Dataset entries:
• • • • • • •

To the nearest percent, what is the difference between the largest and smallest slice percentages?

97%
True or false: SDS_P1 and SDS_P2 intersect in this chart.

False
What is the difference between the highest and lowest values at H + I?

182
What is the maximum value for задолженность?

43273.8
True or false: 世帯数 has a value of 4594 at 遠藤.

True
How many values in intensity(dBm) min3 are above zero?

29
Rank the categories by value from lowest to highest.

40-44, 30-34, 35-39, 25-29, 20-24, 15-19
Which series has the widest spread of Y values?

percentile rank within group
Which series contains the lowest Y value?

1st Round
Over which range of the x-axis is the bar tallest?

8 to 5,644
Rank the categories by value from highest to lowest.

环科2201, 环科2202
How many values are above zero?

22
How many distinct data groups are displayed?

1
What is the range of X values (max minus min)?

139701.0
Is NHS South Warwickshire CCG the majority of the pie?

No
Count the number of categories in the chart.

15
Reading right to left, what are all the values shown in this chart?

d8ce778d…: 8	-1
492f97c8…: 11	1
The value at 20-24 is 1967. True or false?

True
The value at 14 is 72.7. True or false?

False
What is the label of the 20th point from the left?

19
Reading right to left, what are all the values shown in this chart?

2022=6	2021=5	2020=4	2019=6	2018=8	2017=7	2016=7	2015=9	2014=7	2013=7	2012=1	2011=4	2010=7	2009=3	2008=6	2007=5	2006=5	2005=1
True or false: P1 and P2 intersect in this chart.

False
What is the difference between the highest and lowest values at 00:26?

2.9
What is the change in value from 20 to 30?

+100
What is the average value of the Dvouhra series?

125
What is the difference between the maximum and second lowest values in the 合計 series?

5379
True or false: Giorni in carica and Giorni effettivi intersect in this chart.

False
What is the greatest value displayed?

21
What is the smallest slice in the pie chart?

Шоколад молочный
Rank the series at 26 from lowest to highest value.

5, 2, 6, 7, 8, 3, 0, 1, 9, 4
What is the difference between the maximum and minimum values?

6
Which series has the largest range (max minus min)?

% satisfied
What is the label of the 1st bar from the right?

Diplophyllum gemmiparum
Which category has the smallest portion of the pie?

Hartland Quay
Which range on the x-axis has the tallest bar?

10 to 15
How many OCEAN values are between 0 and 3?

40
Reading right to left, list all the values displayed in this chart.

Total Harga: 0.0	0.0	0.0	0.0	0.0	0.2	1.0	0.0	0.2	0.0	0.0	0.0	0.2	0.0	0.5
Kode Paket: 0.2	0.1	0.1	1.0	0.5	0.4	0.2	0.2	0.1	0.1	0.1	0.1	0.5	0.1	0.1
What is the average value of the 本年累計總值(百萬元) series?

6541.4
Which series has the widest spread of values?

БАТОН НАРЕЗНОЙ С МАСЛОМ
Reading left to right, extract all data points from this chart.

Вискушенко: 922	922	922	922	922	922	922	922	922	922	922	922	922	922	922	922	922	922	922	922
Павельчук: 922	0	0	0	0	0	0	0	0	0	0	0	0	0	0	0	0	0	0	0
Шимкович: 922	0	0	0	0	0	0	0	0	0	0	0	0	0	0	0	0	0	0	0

• • • • • • •

* **Task prompt**:
Arrange the data into a Markdown table with columns No. and Line, beginning at its first line and stopping after the line that contains "How many values in". Number each row and leave out blank lines.

* **Result of this exercise**:
| No. | Line |
|---|---|
| 1 | To the nearest percent, what is the difference between the largest and smallest slice percentages? |
| 2 | 97% |
| 3 | True or false: SDS_P1 and SDS_P2 intersect in this chart. |
| 4 | False |
| 5 | What is the difference between the highest and lowest values at H + I? |
| 6 | 182 |
| 7 | What is the maximum value for задолженность? |
| 8 | 43273.8 |
| 9 | True or false: 世帯数 has a value of 4594 at 遠藤. |
| 10 | True |
| 11 | How many values in intensity(dBm) min3 are above zero? |